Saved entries
★ ★ ★ ★
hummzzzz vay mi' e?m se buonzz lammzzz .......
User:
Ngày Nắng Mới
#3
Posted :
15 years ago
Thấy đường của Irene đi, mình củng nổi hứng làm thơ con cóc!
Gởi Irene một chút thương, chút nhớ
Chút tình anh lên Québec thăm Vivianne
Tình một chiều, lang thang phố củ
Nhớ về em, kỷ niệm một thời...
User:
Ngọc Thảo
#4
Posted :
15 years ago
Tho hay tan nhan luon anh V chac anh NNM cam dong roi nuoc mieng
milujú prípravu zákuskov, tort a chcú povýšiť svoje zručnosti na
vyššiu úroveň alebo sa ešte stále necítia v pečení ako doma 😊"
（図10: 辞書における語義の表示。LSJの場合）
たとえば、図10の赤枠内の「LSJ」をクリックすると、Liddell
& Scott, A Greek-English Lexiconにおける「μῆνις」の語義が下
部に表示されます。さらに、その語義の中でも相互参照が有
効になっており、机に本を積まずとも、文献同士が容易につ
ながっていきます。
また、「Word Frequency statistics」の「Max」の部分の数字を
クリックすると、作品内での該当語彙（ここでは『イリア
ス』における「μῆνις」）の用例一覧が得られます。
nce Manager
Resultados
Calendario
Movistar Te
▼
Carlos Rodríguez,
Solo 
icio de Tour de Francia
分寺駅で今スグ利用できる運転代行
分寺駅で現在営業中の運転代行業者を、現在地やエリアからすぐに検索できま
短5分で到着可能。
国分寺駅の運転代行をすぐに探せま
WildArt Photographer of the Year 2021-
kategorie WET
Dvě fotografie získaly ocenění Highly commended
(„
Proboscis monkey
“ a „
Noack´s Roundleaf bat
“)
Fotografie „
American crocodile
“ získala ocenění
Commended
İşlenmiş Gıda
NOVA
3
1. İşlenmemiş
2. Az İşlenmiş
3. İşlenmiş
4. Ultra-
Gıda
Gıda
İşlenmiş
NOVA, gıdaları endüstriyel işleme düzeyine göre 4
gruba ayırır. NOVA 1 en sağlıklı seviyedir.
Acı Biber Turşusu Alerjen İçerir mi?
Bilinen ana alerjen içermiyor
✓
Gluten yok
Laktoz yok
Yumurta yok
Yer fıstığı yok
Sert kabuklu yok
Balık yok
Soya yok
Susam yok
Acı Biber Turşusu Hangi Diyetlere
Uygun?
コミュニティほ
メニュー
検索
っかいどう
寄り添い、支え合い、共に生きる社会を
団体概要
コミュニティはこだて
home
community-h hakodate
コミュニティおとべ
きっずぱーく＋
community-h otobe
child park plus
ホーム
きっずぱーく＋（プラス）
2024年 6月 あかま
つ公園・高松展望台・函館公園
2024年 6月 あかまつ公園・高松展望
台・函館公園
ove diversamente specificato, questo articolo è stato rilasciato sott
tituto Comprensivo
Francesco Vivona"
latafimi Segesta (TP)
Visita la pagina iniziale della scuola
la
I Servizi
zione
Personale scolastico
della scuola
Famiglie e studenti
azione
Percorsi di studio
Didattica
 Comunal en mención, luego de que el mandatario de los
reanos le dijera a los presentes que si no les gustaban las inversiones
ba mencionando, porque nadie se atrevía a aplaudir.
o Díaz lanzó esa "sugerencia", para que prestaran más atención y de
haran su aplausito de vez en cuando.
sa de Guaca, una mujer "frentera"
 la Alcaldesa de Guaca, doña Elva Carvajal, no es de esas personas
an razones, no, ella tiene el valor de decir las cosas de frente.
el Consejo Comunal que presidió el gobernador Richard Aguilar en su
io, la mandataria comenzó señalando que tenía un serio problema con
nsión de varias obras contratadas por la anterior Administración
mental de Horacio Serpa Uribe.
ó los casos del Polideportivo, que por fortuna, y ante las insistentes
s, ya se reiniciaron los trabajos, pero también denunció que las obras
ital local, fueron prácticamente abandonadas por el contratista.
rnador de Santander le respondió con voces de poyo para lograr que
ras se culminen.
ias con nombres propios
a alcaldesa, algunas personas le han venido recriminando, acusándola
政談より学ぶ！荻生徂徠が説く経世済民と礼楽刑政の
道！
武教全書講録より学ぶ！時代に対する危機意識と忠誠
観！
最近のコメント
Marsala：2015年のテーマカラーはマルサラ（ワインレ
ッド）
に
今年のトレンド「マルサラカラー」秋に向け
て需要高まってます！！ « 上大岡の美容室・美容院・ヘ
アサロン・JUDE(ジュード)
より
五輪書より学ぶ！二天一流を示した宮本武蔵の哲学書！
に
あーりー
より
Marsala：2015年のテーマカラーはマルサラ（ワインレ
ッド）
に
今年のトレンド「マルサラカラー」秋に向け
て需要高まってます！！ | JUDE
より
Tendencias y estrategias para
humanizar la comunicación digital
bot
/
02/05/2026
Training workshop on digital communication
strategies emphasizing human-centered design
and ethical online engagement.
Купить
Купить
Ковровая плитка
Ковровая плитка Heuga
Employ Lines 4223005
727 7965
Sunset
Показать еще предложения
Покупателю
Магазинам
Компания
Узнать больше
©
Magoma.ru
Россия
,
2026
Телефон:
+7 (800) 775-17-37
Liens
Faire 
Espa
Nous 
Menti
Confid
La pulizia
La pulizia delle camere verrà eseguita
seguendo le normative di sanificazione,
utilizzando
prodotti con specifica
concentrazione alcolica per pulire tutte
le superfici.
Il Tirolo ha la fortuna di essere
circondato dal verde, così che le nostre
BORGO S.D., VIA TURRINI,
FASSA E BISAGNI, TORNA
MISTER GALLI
★ ★ ★ ★
Goal of the exercise —
Output every line of text from all the records above as a single numbered list, omitting any blank lines.

Reply —
1. hummzzzz vay mi' e?m se buonzz lammzzz .......
2. User:
3. Ngày Nắng Mới
4. #3
5. Posted :
6. 15 years ago
7. Thấy đường của Irene đi, mình củng nổi hứng làm thơ con cóc!
8. Gởi Irene một chút thương, chút nhớ
9. Chút tình anh lên Québec thăm Vivianne
10. Tình một chiều, lang thang phố củ
11. Nhớ về em, kỷ niệm một thời...
12. User:
13. Ngọc Thảo
14. #4
15. Posted :
16. 15 years ago
17. Tho hay tan nhan luon anh V chac anh NNM cam dong roi nuoc mieng
18. milujú prípravu zákuskov, tort a chcú povýšiť svoje zručnosti na
19. vyššiu úroveň alebo sa ešte stále necítia v pečení ako doma 😊"
20. （図10: 辞書における語義の表示。LSJの場合）
21. たとえば、図10の赤枠内の「LSJ」をクリックすると、Liddell
22. & Scott, A Greek-English Lexiconにおける「μῆνις」の語義が下
23. 部に表示されます。さらに、その語義の中でも相互参照が有
24. 効になっており、机に本を積まずとも、文献同士が容易につ
25. ながっていきます。
26. また、「Word Frequency statistics」の「Max」の部分の数字を
27. クリックすると、作品内での該当語彙（ここでは『イリア
28. ス』における「μῆνις」）の用例一覧が得られます。
29. nce Manager
30. Resultados
31. Calendario
32. Movistar Te
33. ▼
34. Carlos Rodríguez,
35. Solo 
36. icio de Tour de Francia
37. 分寺駅で今スグ利用できる運転代行
38. 分寺駅で現在営業中の運転代行業者を、現在地やエリアからすぐに検索できま
39. 短5分で到着可能。
40. 国分寺駅の運転代行をすぐに探せま
41. WildArt Photographer of the Year 2021-
42. kategorie WET
43. Dvě fotografie získaly ocenění Highly commended
44. („
45. Proboscis monkey
46. “ a „
47. Noack´s Roundleaf bat
48. “)
49. Fotografie „
50. American crocodile
51. “ získala ocenění
52. Commended
53. İşlenmiş Gıda
54. NOVA
55. 3
56. 1. İşlenmemiş
57. 2. Az İşlenmiş
58. 3. İşlenmiş
59. 4. Ultra-
60. Gıda
61. Gıda
62. İşlenmiş
63. NOVA, gıdaları endüstriyel işleme düzeyine göre 4
64. gruba ayırır. NOVA 1 en sağlıklı seviyedir.
65. Acı Biber Turşusu Alerjen İçerir mi?
66. Bilinen ana alerjen içermiyor
67. ✓
68. Gluten yok
69. Laktoz yok
70. Yumurta yok
71. Yer fıstığı yok
72. Sert kabuklu yok
73. Balık yok
74. Soya yok
75. Susam yok
76. Acı Biber Turşusu Hangi Diyetlere
77. Uygun?
78. コミュニティほ
79. メニュー
80. 検索
81. っかいどう
82. 寄り添い、支え合い、共に生きる社会を
83. 団体概要
84. コミュニティはこだて
85. home
86. community-h hakodate
87. コミュニティおとべ
88. きっずぱーく＋
89. community-h otobe
90. child park plus
91. ホーム
92. きっずぱーく＋（プラス）
93. 2024年 6月 あかま
94. つ公園・高松展望台・函館公園
95. 2024年 6月 あかまつ公園・高松展望
96. 台・函館公園
97. ove diversamente specificato, questo articolo è stato rilasciato sott
98. tituto Comprensivo
99. Francesco Vivona"
100. latafimi Segesta (TP)
101. Visita la pagina iniziale della scuola
102. la
103. I Servizi
104. zione
105. Personale scolastico
106. della scuola
107. Famiglie e studenti
108. azione
109. Percorsi di studio
110. Didattica
111.  Comunal en mención, luego de que el mandatario de los
112. reanos le dijera a los presentes que si no les gustaban las inversiones
113. ba mencionando, porque nadie se atrevía a aplaudir.
114. o Díaz lanzó esa "sugerencia", para que prestaran más atención y de
115. haran su aplausito de vez en cuando.
116. sa de Guaca, una mujer "frentera"
117.  la Alcaldesa de Guaca, doña Elva Carvajal, no es de esas personas
118. an razones, no, ella tiene el valor de decir las cosas de frente.
119. el Consejo Comunal que presidió el gobernador Richard Aguilar en su
120. io, la mandataria comenzó señalando que tenía un serio problema con
121. nsión de varias obras contratadas por la anterior Administración
122. mental de Horacio Serpa Uribe.
123. ó los casos del Polideportivo, que por fortuna, y ante las insistentes
124. s, ya se reiniciaron los trabajos, pero también denunció que las obras
125. ital local, fueron prácticamente abandonadas por el contratista.
126. rnador de Santander le respondió con voces de poyo para lograr que
127. ras se culminen.
128. ias con nombres propios
129. a alcaldesa, algunas personas le han venido recriminando, acusándola
130. 政談より学ぶ！荻生徂徠が説く経世済民と礼楽刑政の
131. 道！
132. 武教全書講録より学ぶ！時代に対する危機意識と忠誠
133. 観！
134. 最近のコメント
135. Marsala：2015年のテーマカラーはマルサラ（ワインレ
136. ッド）
137. に
138. 今年のトレンド「マルサラカラー」秋に向け
139. て需要高まってます！！ « 上大岡の美容室・美容院・ヘ
140. アサロン・JUDE(ジュード)
141. より
142. 五輪書より学ぶ！二天一流を示した宮本武蔵の哲学書！
143. に
144. あーりー
145. より
146. Marsala：2015年のテーマカラーはマルサラ（ワインレ
147. ッド）
148. に
149. 今年のトレンド「マルサラカラー」秋に向け
150. て需要高まってます！！ | JUDE
151. より
152. Tendencias y estrategias para
153. humanizar la comunicación digital
154. bot
155. /
156. 02/05/2026
157. Training workshop on digital communication
158. strategies emphasizing human-centered design
159. and ethical online engagement.
160. Купить
161. Купить
162. Ковровая плитка
163. Ковровая плитка Heuga
164. Employ Lines 4223005
165. 727 7965
166. Sunset
167. Показать еще предложения
168. Покупателю
169. Магазинам
170. Компания
171. Узнать больше
172. ©
173. Magoma.ru
174. Россия
175. ,
176. 2026
177. Телефон:
178. +7 (800) 775-17-37
179. Liens
180. Faire 
181. Espa
182. Nous 
183. Menti
184. Confid
185. La pulizia
186. La pulizia delle camere verrà eseguita
187. seguendo le normative di sanificazione,
188. utilizzando
189. prodotti con specifica
190. concentrazione alcolica per pulire tutte
191. le superfici.
192. Il Tirolo ha la fortuna di essere
193. circondato dal verde, così che le nostre
194. BORGO S.D., VIA TURRINI,
195. FASSA E BISAGNI, TORNA
196. MISTER GALLI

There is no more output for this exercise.